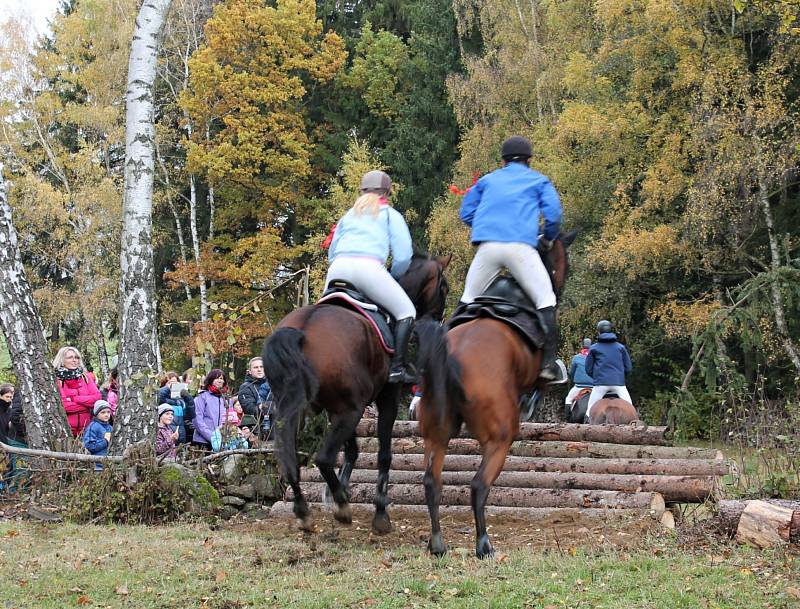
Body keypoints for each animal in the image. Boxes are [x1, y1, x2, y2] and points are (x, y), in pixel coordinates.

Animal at [262, 252, 450, 532]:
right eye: (443, 287)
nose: (439, 320)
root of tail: (303, 328)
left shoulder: (337, 409)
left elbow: (352, 451)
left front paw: (339, 489)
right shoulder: (384, 399)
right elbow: (384, 455)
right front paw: (379, 512)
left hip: (297, 409)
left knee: (290, 458)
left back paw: (305, 508)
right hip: (350, 410)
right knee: (324, 458)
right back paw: (340, 505)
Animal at [416, 230, 580, 560]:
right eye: (564, 262)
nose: (561, 284)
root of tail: (450, 356)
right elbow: (542, 384)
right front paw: (534, 398)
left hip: (435, 433)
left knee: (431, 481)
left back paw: (437, 543)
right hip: (499, 438)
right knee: (479, 485)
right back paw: (484, 545)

■ ■ ■ ■ ■ ■ ■

- WHAT THE TASK REQUIRES: Retype all the records shown above, character for character. Omit every picture.

- EXERCISE ANSWER:
Body keypoints for each animal in the image. Boxes are [x1, y1, x2, y2] and points are (x, y), in pixel coordinates.

Animal at [262, 252, 450, 532]:
right eye: (443, 287)
nose: (439, 320)
root of tail: (303, 328)
left shoulder: (337, 409)
left elbow: (352, 451)
left front paw: (339, 489)
right shoulder: (384, 399)
right elbow: (384, 455)
right front paw: (379, 512)
left hip: (297, 409)
left knee: (290, 458)
left back paw: (305, 508)
right hip: (350, 410)
right knee: (324, 458)
right back paw: (340, 505)
Animal at [416, 230, 580, 560]:
right eye: (564, 262)
nose: (561, 284)
root of tail: (450, 356)
right elbow: (542, 384)
right front paw: (534, 398)
left hip: (435, 433)
left knee: (431, 481)
left back paw: (437, 543)
right hip: (499, 438)
right knee: (479, 485)
right back paw: (484, 545)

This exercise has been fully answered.